═════ GIVEN RECORDS
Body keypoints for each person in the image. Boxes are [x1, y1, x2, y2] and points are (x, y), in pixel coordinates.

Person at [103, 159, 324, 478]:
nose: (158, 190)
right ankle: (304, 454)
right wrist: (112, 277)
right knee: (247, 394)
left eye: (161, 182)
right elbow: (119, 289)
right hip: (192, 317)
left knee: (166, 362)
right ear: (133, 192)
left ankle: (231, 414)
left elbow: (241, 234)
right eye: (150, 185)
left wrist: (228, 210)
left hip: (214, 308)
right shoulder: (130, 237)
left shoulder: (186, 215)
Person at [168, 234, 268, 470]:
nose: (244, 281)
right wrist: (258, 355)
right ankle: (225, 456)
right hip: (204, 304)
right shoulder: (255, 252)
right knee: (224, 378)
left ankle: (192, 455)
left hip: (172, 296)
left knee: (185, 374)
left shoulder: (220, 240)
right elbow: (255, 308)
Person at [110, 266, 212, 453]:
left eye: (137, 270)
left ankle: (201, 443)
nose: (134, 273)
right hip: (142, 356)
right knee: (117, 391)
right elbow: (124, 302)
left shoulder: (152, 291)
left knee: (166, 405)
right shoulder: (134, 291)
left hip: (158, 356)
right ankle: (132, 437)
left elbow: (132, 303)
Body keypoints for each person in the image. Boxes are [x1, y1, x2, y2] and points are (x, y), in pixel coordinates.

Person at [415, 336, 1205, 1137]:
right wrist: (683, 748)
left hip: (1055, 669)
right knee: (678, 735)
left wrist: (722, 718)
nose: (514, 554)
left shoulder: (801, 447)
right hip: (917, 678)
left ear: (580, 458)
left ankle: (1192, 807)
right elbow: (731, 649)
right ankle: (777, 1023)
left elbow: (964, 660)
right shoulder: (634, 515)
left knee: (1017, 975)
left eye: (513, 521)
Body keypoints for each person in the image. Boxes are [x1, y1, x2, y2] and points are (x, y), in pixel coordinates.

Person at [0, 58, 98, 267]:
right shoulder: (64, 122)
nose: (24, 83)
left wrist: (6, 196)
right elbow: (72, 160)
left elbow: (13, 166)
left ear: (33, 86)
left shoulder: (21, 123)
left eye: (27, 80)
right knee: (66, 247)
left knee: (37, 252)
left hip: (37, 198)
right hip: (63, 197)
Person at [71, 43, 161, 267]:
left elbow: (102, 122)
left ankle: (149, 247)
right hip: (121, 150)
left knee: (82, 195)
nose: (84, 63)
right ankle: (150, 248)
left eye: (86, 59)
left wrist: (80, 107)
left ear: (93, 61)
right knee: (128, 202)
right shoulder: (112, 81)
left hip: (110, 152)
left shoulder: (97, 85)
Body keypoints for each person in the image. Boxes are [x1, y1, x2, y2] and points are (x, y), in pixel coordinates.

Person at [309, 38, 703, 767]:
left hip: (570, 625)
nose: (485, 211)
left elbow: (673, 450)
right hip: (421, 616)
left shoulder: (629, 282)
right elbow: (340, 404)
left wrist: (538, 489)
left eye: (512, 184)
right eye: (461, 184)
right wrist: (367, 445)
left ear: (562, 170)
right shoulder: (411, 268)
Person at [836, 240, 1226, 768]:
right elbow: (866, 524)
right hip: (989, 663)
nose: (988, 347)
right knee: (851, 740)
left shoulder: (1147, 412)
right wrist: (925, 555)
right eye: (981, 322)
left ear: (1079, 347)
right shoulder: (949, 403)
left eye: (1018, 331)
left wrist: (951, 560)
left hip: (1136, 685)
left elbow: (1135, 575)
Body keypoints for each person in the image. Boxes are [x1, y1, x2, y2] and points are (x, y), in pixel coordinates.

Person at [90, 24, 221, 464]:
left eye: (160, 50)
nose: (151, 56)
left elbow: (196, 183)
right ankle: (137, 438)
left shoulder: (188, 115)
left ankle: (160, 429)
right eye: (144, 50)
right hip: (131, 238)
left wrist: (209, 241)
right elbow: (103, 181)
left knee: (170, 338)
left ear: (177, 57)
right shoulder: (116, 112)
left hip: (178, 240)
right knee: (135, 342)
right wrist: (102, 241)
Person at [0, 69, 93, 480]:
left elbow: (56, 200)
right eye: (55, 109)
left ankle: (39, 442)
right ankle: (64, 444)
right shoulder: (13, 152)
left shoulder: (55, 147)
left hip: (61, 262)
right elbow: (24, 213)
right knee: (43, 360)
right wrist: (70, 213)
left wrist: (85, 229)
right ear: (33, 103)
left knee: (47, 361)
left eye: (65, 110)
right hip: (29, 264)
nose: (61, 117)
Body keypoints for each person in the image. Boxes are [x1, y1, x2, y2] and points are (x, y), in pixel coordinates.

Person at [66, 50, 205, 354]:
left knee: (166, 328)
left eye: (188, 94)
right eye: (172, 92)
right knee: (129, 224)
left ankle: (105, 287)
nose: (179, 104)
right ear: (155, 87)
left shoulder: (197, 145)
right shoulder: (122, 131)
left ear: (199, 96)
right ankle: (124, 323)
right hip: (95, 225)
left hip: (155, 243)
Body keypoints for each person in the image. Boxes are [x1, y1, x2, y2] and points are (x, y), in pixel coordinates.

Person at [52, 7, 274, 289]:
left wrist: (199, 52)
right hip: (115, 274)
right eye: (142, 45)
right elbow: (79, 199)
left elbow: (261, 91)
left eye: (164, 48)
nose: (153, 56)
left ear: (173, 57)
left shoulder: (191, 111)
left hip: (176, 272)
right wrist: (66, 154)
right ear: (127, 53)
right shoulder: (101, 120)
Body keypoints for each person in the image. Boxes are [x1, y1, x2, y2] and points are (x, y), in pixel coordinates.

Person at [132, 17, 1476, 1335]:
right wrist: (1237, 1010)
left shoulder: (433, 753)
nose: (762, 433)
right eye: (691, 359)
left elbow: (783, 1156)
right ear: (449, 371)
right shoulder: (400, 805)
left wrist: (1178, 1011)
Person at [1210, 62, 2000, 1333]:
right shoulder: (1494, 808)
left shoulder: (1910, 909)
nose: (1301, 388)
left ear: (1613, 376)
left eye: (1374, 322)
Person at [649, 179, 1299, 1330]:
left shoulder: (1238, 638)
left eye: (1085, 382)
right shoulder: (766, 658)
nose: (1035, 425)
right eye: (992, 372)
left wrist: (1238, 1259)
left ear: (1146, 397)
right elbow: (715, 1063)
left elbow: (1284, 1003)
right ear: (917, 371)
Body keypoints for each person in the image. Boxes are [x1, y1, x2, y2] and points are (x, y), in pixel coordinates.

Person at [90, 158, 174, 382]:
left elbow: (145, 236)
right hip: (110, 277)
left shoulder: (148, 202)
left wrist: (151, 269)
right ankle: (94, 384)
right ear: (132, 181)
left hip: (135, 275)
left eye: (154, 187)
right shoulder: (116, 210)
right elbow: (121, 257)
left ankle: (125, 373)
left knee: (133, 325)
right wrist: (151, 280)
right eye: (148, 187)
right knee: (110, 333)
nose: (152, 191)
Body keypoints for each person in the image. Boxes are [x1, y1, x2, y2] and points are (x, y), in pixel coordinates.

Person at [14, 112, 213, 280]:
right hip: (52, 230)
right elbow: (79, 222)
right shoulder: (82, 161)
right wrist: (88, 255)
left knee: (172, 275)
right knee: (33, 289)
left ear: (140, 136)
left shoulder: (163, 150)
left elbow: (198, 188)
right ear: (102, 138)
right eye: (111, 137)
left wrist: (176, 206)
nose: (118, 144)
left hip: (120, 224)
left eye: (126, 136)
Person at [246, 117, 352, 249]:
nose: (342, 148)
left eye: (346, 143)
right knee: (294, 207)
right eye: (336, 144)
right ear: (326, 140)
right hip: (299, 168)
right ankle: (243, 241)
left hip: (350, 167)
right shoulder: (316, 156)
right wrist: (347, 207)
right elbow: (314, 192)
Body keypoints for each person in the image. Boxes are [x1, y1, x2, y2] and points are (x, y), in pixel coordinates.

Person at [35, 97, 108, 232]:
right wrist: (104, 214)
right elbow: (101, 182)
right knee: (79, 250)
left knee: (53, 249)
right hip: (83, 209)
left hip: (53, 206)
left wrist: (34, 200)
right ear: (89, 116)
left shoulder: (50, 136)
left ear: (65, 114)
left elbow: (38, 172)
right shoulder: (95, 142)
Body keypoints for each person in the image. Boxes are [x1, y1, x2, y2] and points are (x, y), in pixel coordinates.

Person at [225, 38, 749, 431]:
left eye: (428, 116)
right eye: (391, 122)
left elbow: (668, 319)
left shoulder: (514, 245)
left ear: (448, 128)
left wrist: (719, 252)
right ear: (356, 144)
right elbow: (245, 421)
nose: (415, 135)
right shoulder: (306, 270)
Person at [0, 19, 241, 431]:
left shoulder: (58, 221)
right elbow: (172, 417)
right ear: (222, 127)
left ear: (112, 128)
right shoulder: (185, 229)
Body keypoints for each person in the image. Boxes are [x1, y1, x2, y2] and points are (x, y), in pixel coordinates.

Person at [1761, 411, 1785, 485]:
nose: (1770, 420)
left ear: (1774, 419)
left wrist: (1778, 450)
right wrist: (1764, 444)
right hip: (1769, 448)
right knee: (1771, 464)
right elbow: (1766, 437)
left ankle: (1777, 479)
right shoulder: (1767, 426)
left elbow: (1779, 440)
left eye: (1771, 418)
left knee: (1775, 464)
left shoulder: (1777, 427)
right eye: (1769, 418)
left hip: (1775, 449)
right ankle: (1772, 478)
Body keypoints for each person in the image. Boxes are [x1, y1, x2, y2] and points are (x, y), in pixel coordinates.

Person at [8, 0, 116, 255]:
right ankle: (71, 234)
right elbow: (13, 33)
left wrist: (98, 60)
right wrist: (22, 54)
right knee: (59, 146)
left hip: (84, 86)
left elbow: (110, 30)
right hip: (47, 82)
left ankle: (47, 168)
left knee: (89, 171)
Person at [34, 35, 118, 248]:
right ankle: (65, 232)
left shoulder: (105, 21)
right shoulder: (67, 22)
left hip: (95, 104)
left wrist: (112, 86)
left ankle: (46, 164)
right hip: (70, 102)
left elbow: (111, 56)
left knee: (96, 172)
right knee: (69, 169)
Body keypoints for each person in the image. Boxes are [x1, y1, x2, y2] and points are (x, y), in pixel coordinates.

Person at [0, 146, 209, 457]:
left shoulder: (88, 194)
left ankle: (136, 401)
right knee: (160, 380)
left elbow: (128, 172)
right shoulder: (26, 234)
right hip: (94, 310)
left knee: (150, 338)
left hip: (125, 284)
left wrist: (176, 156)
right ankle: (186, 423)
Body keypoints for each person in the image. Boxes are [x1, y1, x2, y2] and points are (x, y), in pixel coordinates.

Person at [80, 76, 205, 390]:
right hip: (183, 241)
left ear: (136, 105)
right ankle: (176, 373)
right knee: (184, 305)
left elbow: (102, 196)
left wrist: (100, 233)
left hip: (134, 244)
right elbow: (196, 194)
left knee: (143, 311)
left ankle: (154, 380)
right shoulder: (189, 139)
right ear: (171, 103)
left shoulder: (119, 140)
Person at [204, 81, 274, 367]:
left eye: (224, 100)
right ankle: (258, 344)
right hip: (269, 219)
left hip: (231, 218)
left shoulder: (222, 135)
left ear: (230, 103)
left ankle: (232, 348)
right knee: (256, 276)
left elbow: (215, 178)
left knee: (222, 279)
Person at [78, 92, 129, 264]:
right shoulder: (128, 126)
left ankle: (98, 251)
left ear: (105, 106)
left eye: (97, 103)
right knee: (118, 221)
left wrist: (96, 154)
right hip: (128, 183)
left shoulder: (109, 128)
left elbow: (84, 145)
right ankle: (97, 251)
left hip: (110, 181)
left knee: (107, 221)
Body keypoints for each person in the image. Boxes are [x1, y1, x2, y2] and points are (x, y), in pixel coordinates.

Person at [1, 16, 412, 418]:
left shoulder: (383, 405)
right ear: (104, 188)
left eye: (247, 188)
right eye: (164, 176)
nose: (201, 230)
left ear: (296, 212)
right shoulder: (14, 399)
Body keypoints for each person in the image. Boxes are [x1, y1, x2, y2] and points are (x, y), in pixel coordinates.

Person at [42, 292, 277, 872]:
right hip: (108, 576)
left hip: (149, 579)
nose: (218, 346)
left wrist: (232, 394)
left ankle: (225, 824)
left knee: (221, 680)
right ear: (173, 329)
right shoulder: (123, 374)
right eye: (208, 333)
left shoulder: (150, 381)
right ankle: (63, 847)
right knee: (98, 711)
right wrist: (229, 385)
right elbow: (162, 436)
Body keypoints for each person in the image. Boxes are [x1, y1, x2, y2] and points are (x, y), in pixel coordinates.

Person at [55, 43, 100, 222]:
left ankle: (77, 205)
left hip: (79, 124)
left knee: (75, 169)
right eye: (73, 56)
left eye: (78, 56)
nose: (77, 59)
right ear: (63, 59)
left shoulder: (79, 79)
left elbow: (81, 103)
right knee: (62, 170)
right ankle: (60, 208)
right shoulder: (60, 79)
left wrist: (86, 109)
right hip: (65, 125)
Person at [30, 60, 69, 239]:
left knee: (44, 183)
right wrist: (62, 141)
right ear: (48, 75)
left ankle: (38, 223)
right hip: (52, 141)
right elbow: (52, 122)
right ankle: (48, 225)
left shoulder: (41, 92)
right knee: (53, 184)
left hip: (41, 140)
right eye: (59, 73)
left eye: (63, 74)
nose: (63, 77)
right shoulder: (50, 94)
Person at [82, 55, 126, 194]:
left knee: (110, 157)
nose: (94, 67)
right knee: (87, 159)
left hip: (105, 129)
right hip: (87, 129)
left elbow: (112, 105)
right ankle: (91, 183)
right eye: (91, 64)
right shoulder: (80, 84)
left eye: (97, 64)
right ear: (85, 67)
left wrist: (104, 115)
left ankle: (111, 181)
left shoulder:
══════════
→ **ABOUT THIS EXERCISE**
Go to the line with "left eye: (86, 59)" in the entries above and repeat every line from there through the line with "nose: (485, 211)", exactly and with no other text.

→ **TASK ANSWER**
left eye: (86, 59)
left wrist: (80, 107)
left ear: (93, 61)
right knee: (128, 202)
right shoulder: (112, 81)
left hip: (110, 152)
left shoulder: (97, 85)
Body keypoints for each person in the image. Boxes are [x1, y1, x2, y2] and points are (x, y), in pixel coordinates.

Person at [309, 38, 703, 767]:
left hip: (570, 625)
nose: (485, 211)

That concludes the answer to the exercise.